Bien que certaines entreprises américaines, comme Google, aient gardé leurs modèles d'IA exclusifs et limité l'accès de la Chine à leur technologie, d'autres ont fait le contraire. Alors qu'OpenAI interdit l’accès direct de la Chine à ses interfaces de programmation d'applications, ces mêmes API restent disponibles par l'intermédiaire de Microsoft. De son côté, Meta a adopté une stratégie entièrement ouverte pour ses efforts en matière d'IA, et la société de capital-risque Andreessen Horowitz fait pression pour empêcher les contrôles à l'exportation (ou même toute restriction réglementaire) sur les modèles d'IA open source.

Les secteurs technologiques américain et européen se comportent donc comme un peloton d'exécution circulaire, chaque entreprise essayant de vendre le plus possible à la Chine. En essayant de prendre de l'avance sur ses concurrents immédiats, chaque entreprise affaiblit la position à long terme de toutes les autres et, en fin de compte, la sienne propre. Si cette situation perdure, il est prévisible que les États-Unis et l'Europe occidentale se laisseront distancer par la Chine – et même par la Russie, l'Iran ou des groupes terroristes décentralisés – à la fois dans les guerres basées sur l'IA et dans les applications commerciales de l'IA.

De nombreux technologues et responsables de la Silicon Valley et d'organisations gouvernementales sont conscients de ce risque et en sont très préoccupés. Mais malgré quelques initiatives importantes (telles que la Defense Innovation Unit au sein du Pentagone), il y a eu relativement peu de changements dans le comportement de l'industrie de la défense ou dans la politique gouvernementale.

Cette situation est particulièrement absurde, étant donné l'opportunité évidente d'un grand marchandage extrêmement avantageux. L'industrie de la tech doit accepter les contrôles des exportations imposés par le gouvernement en échange d'une négociation collective avec la Chine en matière de licences de technologie, d'accès au marché et d'autres avantages commerciaux. En dépit de quelques zones de tension réelle, il existe un degré d'alignement étonnamment élevé entre les intérêts de sécurité nationale et les intérêts collectifs à long terme du secteur technologique occidental.
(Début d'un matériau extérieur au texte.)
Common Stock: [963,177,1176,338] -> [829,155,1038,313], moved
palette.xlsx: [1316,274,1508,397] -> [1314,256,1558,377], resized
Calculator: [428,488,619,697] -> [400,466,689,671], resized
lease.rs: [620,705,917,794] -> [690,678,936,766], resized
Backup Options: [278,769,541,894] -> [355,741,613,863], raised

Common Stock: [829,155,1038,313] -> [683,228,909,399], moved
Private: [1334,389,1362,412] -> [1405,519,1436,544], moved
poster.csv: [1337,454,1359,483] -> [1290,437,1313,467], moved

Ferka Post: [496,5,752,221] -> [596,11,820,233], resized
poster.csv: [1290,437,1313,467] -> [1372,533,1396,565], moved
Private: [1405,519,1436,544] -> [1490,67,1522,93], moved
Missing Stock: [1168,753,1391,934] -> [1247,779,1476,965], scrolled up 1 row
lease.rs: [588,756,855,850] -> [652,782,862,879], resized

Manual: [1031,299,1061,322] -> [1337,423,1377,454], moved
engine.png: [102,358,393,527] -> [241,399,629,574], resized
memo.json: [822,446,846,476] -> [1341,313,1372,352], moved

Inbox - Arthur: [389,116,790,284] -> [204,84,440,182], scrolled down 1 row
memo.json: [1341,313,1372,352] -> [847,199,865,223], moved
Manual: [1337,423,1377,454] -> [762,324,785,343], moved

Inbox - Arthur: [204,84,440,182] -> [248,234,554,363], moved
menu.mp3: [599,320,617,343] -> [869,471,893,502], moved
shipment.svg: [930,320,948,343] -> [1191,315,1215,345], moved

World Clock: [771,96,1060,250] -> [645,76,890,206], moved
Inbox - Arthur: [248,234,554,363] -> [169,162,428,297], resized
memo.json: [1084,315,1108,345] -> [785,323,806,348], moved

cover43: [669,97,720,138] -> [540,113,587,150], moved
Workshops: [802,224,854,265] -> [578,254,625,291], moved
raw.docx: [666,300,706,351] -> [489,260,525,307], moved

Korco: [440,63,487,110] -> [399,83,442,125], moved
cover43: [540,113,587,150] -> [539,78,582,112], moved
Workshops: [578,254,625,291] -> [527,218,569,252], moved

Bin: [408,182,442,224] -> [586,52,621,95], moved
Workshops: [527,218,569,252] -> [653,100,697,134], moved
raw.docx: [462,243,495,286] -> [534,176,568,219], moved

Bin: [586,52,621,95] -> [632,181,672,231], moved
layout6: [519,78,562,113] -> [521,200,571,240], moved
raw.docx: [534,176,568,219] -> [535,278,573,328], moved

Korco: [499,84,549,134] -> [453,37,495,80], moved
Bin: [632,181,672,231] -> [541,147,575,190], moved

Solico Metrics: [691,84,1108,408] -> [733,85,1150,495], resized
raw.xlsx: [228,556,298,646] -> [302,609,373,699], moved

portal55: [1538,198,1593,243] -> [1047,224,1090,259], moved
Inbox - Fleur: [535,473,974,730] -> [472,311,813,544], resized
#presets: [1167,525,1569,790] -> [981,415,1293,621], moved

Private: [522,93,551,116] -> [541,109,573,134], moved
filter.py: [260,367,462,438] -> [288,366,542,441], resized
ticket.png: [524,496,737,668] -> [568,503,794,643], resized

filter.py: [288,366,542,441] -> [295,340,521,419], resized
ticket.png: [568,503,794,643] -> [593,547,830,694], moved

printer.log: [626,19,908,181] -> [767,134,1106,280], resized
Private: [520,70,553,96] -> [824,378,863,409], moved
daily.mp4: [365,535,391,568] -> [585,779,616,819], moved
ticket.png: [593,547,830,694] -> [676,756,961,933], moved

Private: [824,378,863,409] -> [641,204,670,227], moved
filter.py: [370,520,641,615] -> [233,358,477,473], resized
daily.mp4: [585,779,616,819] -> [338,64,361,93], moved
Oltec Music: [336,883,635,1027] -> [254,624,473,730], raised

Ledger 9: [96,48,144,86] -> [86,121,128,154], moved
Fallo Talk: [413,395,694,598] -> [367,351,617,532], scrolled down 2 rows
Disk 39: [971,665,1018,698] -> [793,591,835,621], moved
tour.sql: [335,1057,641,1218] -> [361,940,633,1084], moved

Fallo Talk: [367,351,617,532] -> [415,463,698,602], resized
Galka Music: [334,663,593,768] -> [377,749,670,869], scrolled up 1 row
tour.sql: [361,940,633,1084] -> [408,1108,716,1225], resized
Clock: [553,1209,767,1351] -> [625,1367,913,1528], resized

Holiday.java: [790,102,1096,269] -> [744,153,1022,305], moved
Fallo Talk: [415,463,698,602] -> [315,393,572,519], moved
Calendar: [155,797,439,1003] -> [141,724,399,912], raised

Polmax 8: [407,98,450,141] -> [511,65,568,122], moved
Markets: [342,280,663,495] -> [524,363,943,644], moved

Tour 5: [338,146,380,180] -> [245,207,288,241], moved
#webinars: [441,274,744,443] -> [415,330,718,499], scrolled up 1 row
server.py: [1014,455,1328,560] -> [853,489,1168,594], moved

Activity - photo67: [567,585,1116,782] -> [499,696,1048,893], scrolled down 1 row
La stratégie logique consiste, pour le gouvernement américain et l'Union européenne, à servir d'agents de négociation au nom de l'industrie occidentale dans leurs relations avec la Chine. Cela signifie agir de concert avec l'industrie, tout en conservant le pouvoir et l'indépendance nécessaires pour établir et appliquer des contrôles rigoureux (dont l'industrie devrait reconnaître qu'ils sont dans son propre intérêt à long terme).

Malheureusement, ce n'est pas la direction que prennent actuellement les choses. Bien que les décideurs politiques et les technologues prennent conscience de la menace, la technologie sous-jacente évolue désormais beaucoup plus rapidement que les débats politiques et les processus législatifs, sans parler des cycles de production du Pentagone et des entreprises de défense traditionnelles. Le développement de l'IA progresse à une vitesse si fulgurante que même le système américain de création d'entreprises a du mal à suivre. Il n'y a donc pas de temps à perdre.